VivaTech's success is symbolic for France as it strives to become a major technology and AI hub to rival the United States and China.
“France is a leader in artificial intelligence in Europe,” French Finance Minister Bruno Le Maire told CNBC's Arjun Karpal at Viva Tech last week.
He made it clear that although France receives assistance from US tech giants, “we want our own artificial intelligence to be developed and developed in France.”
Regarding Microsoft's investment in France, Le Maire said: “We very much welcome Microsoft in our country. But the challenge for us is to have our own equipment, our own scientists, and we are working hard to achieve that.”
France boasts a strong AI research and development ecosystem, home to major facilities and leading universities, such as the Facebook AI research center at Meta and the Google AI research hub in Paris.
“France is one of the most vibrant centers of innovation in Europe,” Etienne Grasse, managing director for France at Capgemini Invent, the digital innovation division of Capgemini, told CNBC. “France is fostering a vibrant startup scene marked by great advances in AI,” Grasse added.
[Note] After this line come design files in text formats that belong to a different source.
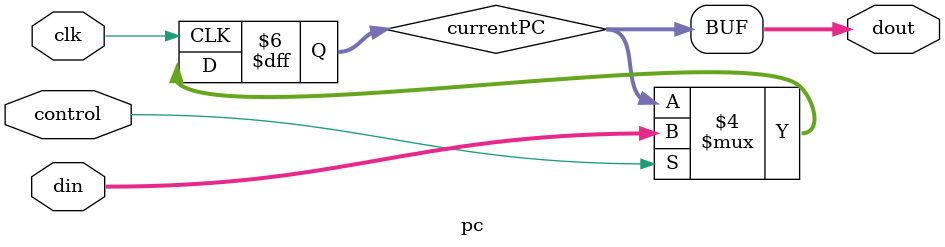
<source format=v>
module pc(
  input clk,
  input control,
  input [31:0] din,
  output [31:0] dout
  );
  
  reg[31:0] currentPC;
  
  initial
    currentPC = 32'h3000; 
  
  always@(negedge clk)
  begin
    if(control) 
    begin
      currentPC = din;   //renew pc
      $display(" PC_current :0x%x ", currentPC); //display the current pc
    end
  end

  assign dout = currentPC;
endmodule
</source>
Imran Ghori, a partner at Blossom Capital, said France has a strong track record when it comes to research and academia but struggles to funnel quality talent into “great companies”.
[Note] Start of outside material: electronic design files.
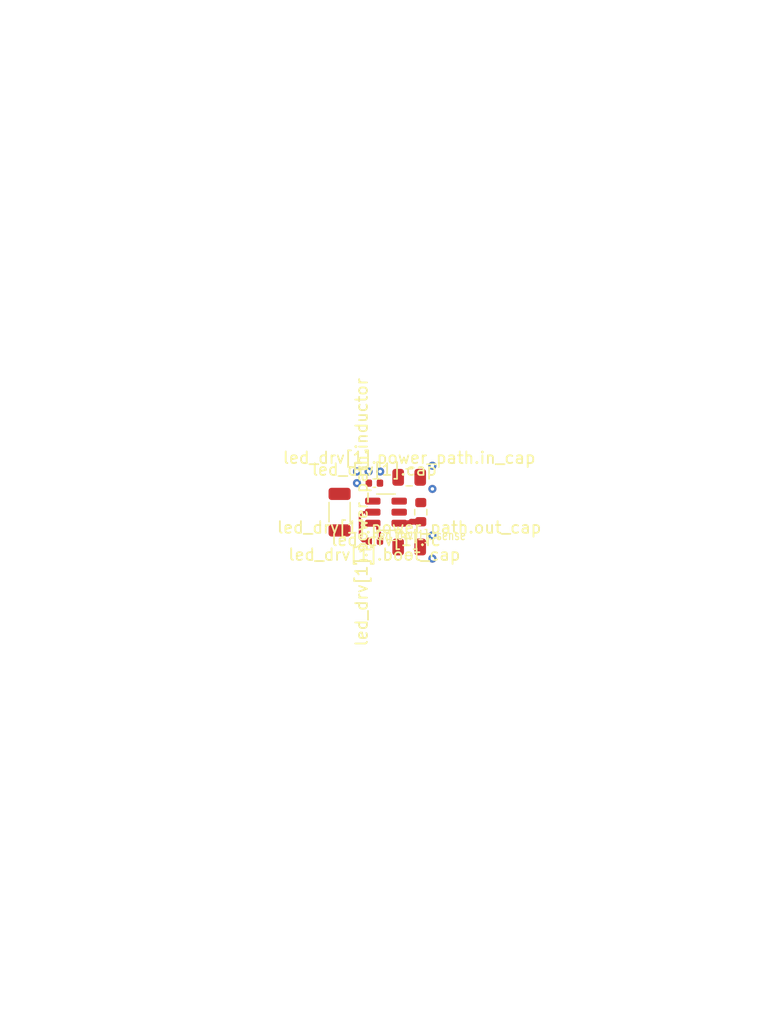
<source format=kicad_pcb>
(kicad_pcb
	(version 20240108)
	(generator "pcbnew")
	(generator_version "8.0")
	(general
		(thickness 1.6)
		(legacy_teardrops no)
	)
	(paper "A4")
	(layers
		(0 "F.Cu" signal)
		(31 "B.Cu" signal)
		(32 "B.Adhes" user "B.Adhesive")
		(33 "F.Adhes" user "F.Adhesive")
		(34 "B.Paste" user)
		(35 "F.Paste" user)
		(36 "B.SilkS" user "B.Silkscreen")
		(37 "F.SilkS" user "F.Silkscreen")
		(38 "B.Mask" user)
		(39 "F.Mask" user)
		(40 "Dwgs.User" user "User.Drawings")
		(41 "Cmts.User" user "User.Comments")
		(42 "Eco1.User" user "User.Eco1")
		(43 "Eco2.User" user "User.Eco2")
		(44 "Edge.Cuts" user)
		(45 "Margin" user)
		(46 "B.CrtYd" user "B.Courtyard")
		(47 "F.CrtYd" user "F.Courtyard")
		(48 "B.Fab" user)
		(49 "F.Fab" user)
		(50 "User.1" user)
		(51 "User.2" user)
		(52 "User.3" user)
		(53 "User.4" user)
		(54 "User.5" user)
		(55 "User.6" user)
		(56 "User.7" user)
		(57 "User.8" user)
		(58 "User.9" user)
	)
	(setup
		(pad_to_mask_clearance 0)
		(allow_soldermask_bridges_in_footprints no)
		(pcbplotparams
			(layerselection 0x00010fc_ffffffff)
			(plot_on_all_layers_selection 0x0000000_00000000)
			(disableapertmacros no)
			(usegerberextensions no)
			(usegerberattributes yes)
			(usegerberadvancedattributes yes)
			(creategerberjobfile yes)
			(dashed_line_dash_ratio 12.000000)
			(dashed_line_gap_ratio 3.000000)
			(svgprecision 4)
			(plotframeref no)
			(viasonmask no)
			(mode 1)
			(useauxorigin no)
			(hpglpennumber 1)
			(hpglpenspeed 20)
			(hpglpendiameter 15.000000)
			(pdf_front_fp_property_popups yes)
			(pdf_back_fp_property_popups yes)
			(dxfpolygonmode yes)
			(dxfimperialunits yes)
			(dxfusepcbnewfont yes)
			(psnegative no)
			(psa4output no)
			(plotreference yes)
			(plotvalue yes)
			(plotfptext yes)
			(plotinvisibletext no)
			(sketchpadsonfab no)
			(subtractmaskfromsilk no)
			(outputformat 1)
			(mirror no)
			(drillshape 1)
			(scaleselection 1)
			(outputdirectory "")
		)
	)
	(net 0 "")
	(net 1 "Lgnd")
	(net 2 "Lled_drv[1].ledk")
	(net 3 "Lv12")
	(net 4 "Lled_drv[1].boot_cap.neg")
	(net 5 "Lled_drv[1].boot_cap.pos")
	(net 6 "Lled_drv[1].pwm")
	(net 7 "Lled_drv[1].leda")
	(footprint "Capacitor_SMD:C_0805_2012Metric" (layer "F.Cu") (at 86 97))
	(footprint "Capacitor_SMD:C_0805_2012Metric" (layer "F.Cu") (at 86 103))
	(footprint "Inductor_SMD:L_1206_3216Metric" (layer "F.Cu") (at 80 100 -90))
	(footprint "Capacitor_SMD:C_0402_1005Metric" (layer "F.Cu") (at 83 97.5))
	(footprint "Package_TO_SOT_SMD:SOT-23-6" (layer "F.Cu") (at 84 100 180))
	(footprint "Resistor_SMD:R_0603_1608Metric" (layer "F.Cu") (at 87 100 -90))
	(footprint "Capacitor_SMD:C_0402_1005Metric" (layer "F.Cu") (at 83 102.5 180))
	(via
		(at 88 102)
		(size 0.7)
		(drill 0.3)
		(layers "F.Cu" "B.Cu")
		(net 1)
		(uuid "9812e9aa-c57b-404c-8e41-4d9cab1334fb")
	)
	(via
		(at 88 96)
		(size 0.7)
		(drill 0.3)
		(layers "F.Cu" "B.Cu")
		(net 1)
		(uuid "d6a7b301-27bd-4555-a0a7-5ce8643f1e52")
	)
	(via
		(at 88 98)
		(size 0.7)
		(drill 0.3)
		(layers "F.Cu" "B.Cu")
		(net 1)
		(uuid "ef1400d1-26e6-4f5c-8855-8a7cc55614ab")
	)
	(via
		(at 88 104)
		(size 0.7)
		(drill 0.3)
		(layers "F.Cu" "B.Cu")
		(net 1)
		(uuid "f859be6b-6faf-40b8-ab71-d462711704fa")
	)
	(segment
		(start 87 100.825)
		(end 86.175 100.825)
		(width 0.5)
		(layer "F.Cu")
		(net 2)
		(uuid "347bfacf-0ac8-43be-b17f-ec80028de545")
	)
	(segment
		(start 85.1375 100.95)
		(end 86.05 100.95)
		(width 0.5)
		(layer "F.Cu")
		(net 2)
		(uuid "ab0796c2-31ff-47e9-95e9-db0cd909f45b")
	)
	(segment
		(start 86.05 100.95)
		(end 86.175 100.825)
		(width 0.5)
		(layer "F.Cu")
		(net 2)
		(uuid "af81cec9-4988-4f45-96f9-134b0004f486")
	)
	(via
		(at 81.5 96.5)
		(size 0.7)
		(drill 0.3)
		(layers "F.Cu" "B.Cu")
		(net 3)
		(uuid "3f06f955-f442-4666-b1fc-00b96c5874aa")
	)
	(via
		(at 83.5 96.5)
		(size 0.7)
		(drill 0.3)
		(layers "F.Cu" "B.Cu")
		(net 3)
		(uuid "80c0d06d-6bc9-4177-8110-b0892d53e2fa")
	)
	(via
		(at 81.5 97.5)
		(size 0.7)
		(drill 0.3)
		(layers "F.Cu" "B.Cu")
		(net 3)
		(uuid "9668795c-75f4-44cb-b4fc-d4e2bbcbaa5b")
	)
	(via
		(at 82.5 96.5)
		(size 0.7)
		(drill 0.3)
		(layers "F.Cu" "B.Cu")
		(net 3)
		(uuid "adbc5289-f1eb-4889-984f-32b4243359ac")
	)
	(segment
		(start 81.75 100.350001)
		(end 82.100001 100)
		(width 0.2)
		(layer "F.Cu")
		(net 4)
		(uuid "09c40d60-0ce3-47a2-bc12-cbfaabe873d8")
	)
	(segment
		(start 81.75 102.25)
		(end 81.75 100.350001)
		(width 0.2)
		(layer "F.Cu")
		(net 4)
		(uuid "442144df-ceb9-471c-abab-3445374207e3")
	)
	(segment
		(start 82.100001 100)
		(end 82.8625 100)
		(width 0.2)
		(layer "F.Cu")
		(net 4)
		(uuid "bac60bf5-3f46-410b-8429-29efab787bc5")
	)
	(segment
		(start 82.52 102.5)
		(end 82 102.5)
		(width 0.2)
		(layer "F.Cu")
		(net 4)
		(uuid "cc8d9d3c-6c5c-4deb-a990-fe6f0a4052a1")
	)
	(segment
		(start 82 102.5)
		(end 81.75 102.25)
		(width 0.2)
		(layer "F.Cu")
		(net 4)
		(uuid "fdb97948-7a15-4802-a762-395d14dcb670")
	)
	(segment
		(start 83.48 101.78375)
		(end 83.25 101.55375)
		(width 0.2)
		(layer "F.Cu")
		(net 5)
		(uuid "31c21945-4bb0-48f2-9242-1801e476393f")
	)
	(segment
		(start 83.48 102.5)
		(end 83.48 101.78375)
		(width 0.2)
		(layer "F.Cu")
		(net 5)
		(uuid "dd5e8a36-969e-4274-bcfd-60f78c0b3809")
	)
	(segment
		(start 83.25 101.55375)
		(end 83.25 101)
		(width 0.2)
		(layer "F.Cu")
		(net 5)
		(uuid "f62aed53-fb09-4165-839d-b60893161203")
	)
	(zone
		(net 4)
		(net_name "Lled_drv[1].boot_cap.neg")
		(layer "F.Cu")
		(uuid "89751ef0-da24-4881-be06-d15d82b5de94")
		(hatch edge 0.5)
		(priority 4)
		(connect_pads
			(clearance 0.2)
		)
		(min_thickness 0.2)
		(filled_areas_thickness no)
		(fill
			(thermal_gap 0.2)
			(thermal_bridge_width 0.5)
		)
		(polygon
			(pts
				(xy 79 99) (xy 79 98) (xy 81.5 98) (xy 81.5 99) (xy 82 99.5) (xy 83 99.5) (xy 83 100.5) (xy 82 100.5)
				(xy 81 99.5) (xy 81 99)
			)
		)
	)
	(zone
		(net 3)
		(net_name "Lv12")
		(layer "F.Cu")
		(uuid "a03802d8-dbcd-456d-b51a-ce09fed76fc8")
		(hatch edge 0.5)
		(priority 3)
		(connect_pads
			(clearance 0.2)
		)
		(min_thickness 0.2)
		(filled_areas_thickness no)
		(fill
			(thermal_gap 0.2)
			(thermal_bridge_width 0.5)
		)
		(polygon
			(pts
				(xy 81.5 99) (xy 81.5 98) (xy 81 97.5) (xy 81 96) (xy 85 96) (xy 85 97.5) (xy 83 97.5) (xy 83 99.5)
				(xy 82 99.5)
			)
		)
	)
	(zone
		(net 0)
		(net_name "")
		(layer "F.Cu")
		(uuid "aa2faca5-930d-4bdc-a4b5-df94f284671b")
		(hatch edge 0.5)
		(connect_pads
			(clearance 0)
		)
		(min_thickness 0.25)
		(filled_areas_thickness no)
		(keepout
			(tracks allowed)
			(vias allowed)
			(pads allowed)
			(copperpour not_allowed)
			(footprints allowed)
		)
		(fill
			(thermal_gap 0.5)
			(thermal_bridge_width 0.5)
		)
		(polygon
			(pts
				(xy 79 99) (xy 79 101) (xy 81 101) (xy 81 99)
			)
		)
	)
	(zone
		(net 7)
		(net_name "Lled_drv[1].leda")
		(layer "F.Cu")
		(uuid "e562a18b-ddec-4d8b-94bc-d03f7a0c81c0")
		(hatch edge 0.5)
		(priority 2)
		(connect_pads
			(clearance 0.2)
		)
		(min_thickness 0.2)
		(filled_areas_thickness no)
		(fill
			(thermal_gap 0.2)
			(thermal_bridge_width 0.5)
		)
		(polygon
			(pts
				(xy 85 104) (xy 85 102.5) (xy 83 102.5) (xy 83 101) (xy 79 101) (xy 79 102) (xy 81 104)
			)
		)
	)
)

</source>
Meta and the Google AI lab “have created a training ground for students and researchers to learn about the inner workings of a major technology company,” Gourley said.
“Many researchers and AI engineers are starting to start their own companies, and we are beginning to see results.”
French President Emmanuel Macron said in an interview with CNBC's Andrew Ross Sorkin last week that his country is “leading the tech industry in Europe,” but he also noted that Europe is “lagging behind” the U.S. and that the continent needs more “big companies.”
“A world in which the biggest companies only come from China and the United States is insanity,” Macron said at the Elysee Palace. The president also spoke of French AI companies Mistral and H.
Last week, Macron met at the Elysée Palace with former Google CEO Eric Schmidt, Meta's chief AI scientist Yann LeCun, and Google's senior vice president for technology and society, James Manica, to discuss how to make Paris a global AI hub.
Maurice Lévy, CEO of advertising and public relations giant Publicis Groupe, told CNBC's Karen Tsao that France has the potential to become one of the top five in AI development. Lévy said France is “determined” to close the gap with the US, China and Europe when it comes to AI.
In a television interview last week, Mr. Lévy said France “could be one of the top five countries in the world in AI,” after the U.S., China, Israel and the U.K. He cited H's huge funding round as an example of the current momentum surrounding AI in France.
Levy said roughly 40 percent of the tech demos at VivaTech were AI, which he said is “not just something that's becoming prevalent, but something that's already pretty widespread.”
At a fireside chat last week, Google's Manica said much of the innovation the company is bringing to the table comes from French engineers.
He said Google's recently announced lightweight open-source model, Gemma AI, was developed intensively at the US internet giant's Paris AI hub.
According to data from Dealroom, France accounted for around 20% of all European AI startup funding in 2023, higher than the 15% average European funding pumped into AI startups across the EU.
However, France is not a European AI leader, with UK companies raising more than double the amount of AI and GenAI investment than their French counterparts, according to Dealroom.
French President Emmanuel Macron said the challenge for Europe was to accelerate AI research and development while regulating it “at the right scale”.
Last week, the EU approved the AI Act, a landmark piece of legislation regulating artificial intelligence.
Some tech executives have warned that Europe's AI ambitions could be thwarted by too much regulation, and France has been one of the countries that has criticized EU AI law as being too tough on innovation.
Pascal Breher, chief innovation officer at Capgemini, said regulation is needed to stop AI becoming too powerful, but it's also important to ensure that new laws like the AI Act don't inadvertently “kill” innovation.
He said regulators should avoid implementing the “precautionary principle” – the idea that AI developers should, in principle, avoid actions that could cause harm.
“There's no way to stop AI. This is just the end of the beginning,” Breyer told CNBC. “It's not going to stop there.”